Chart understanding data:
#####
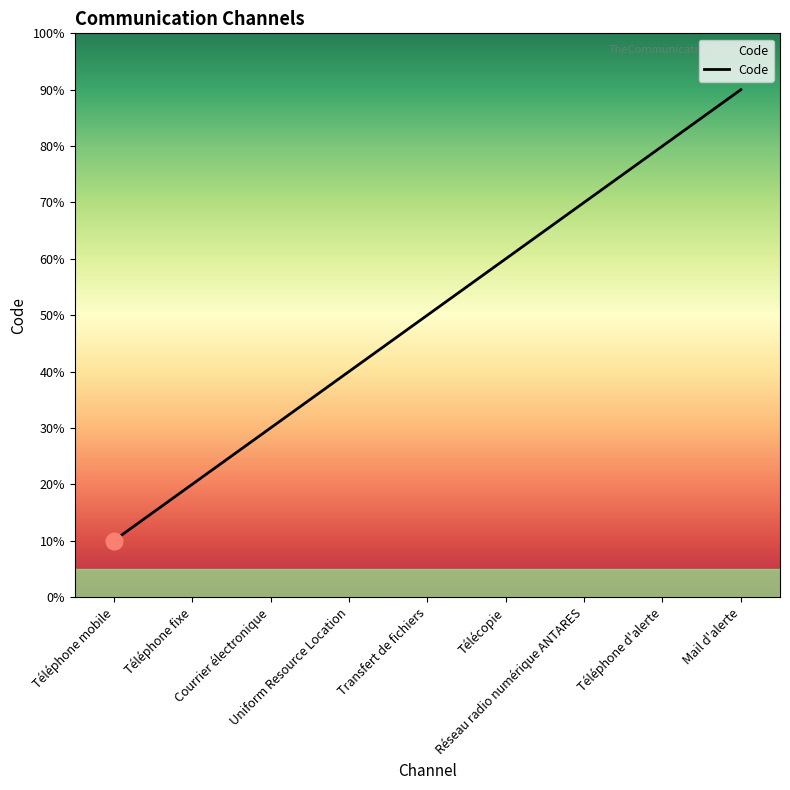

At which category does the chart reach its peak across all series?

Mail d'alerte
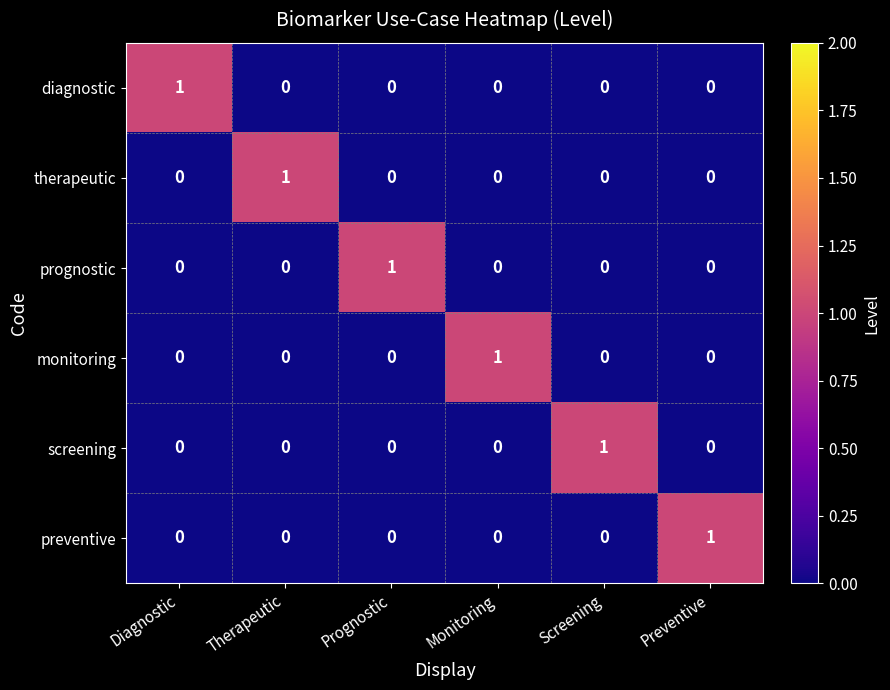

What is the spread (max minus min) of values at Prognostic?

1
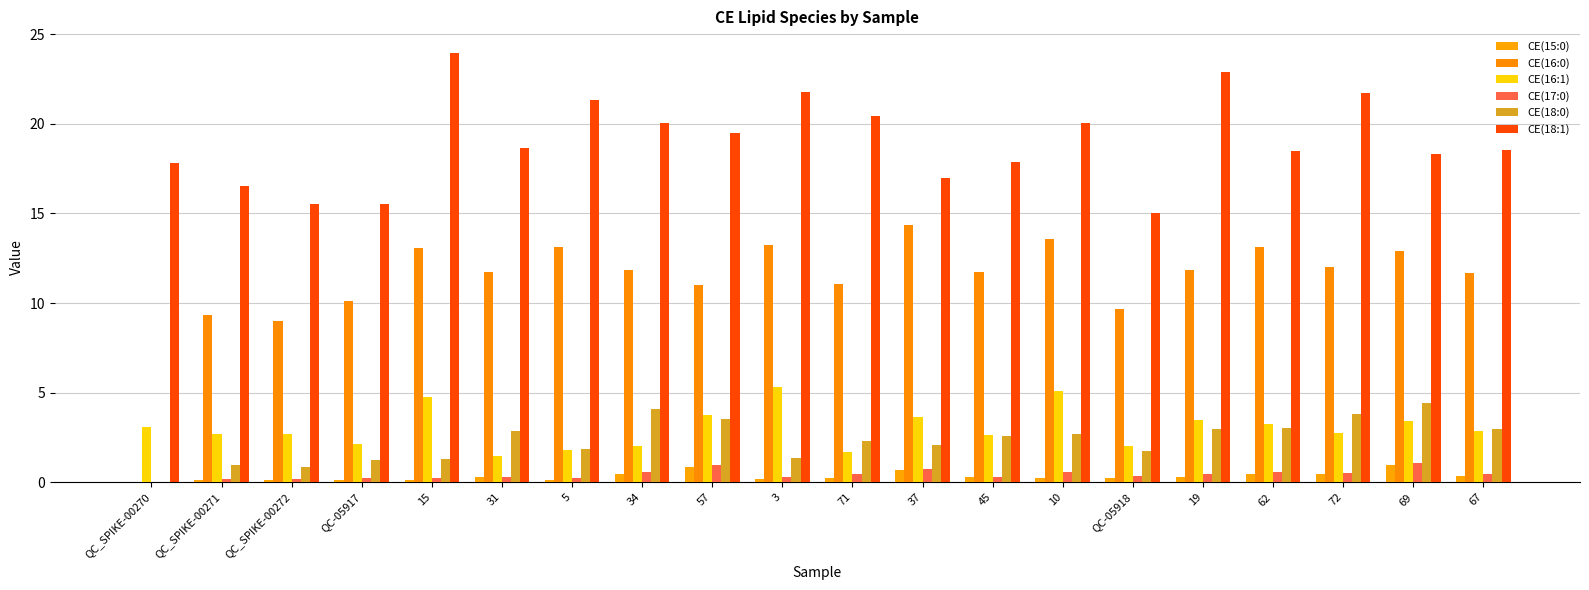

At 69, list the series in order from largest to smallest.

CE(18:1), CE(16:0), CE(18:0), CE(16:1), CE(17:0), CE(15:0)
#####
** What you will do **
Retype the lines above word for word, leaving out the pictures.

** Answer area **
At which category does the chart reach its peak across all series?

Mail d'alerte

What is the spread (max minus min) of values at Prognostic?

1

At 69, list the series in order from largest to smallest.

CE(18:1), CE(16:0), CE(18:0), CE(16:1), CE(17:0), CE(15:0)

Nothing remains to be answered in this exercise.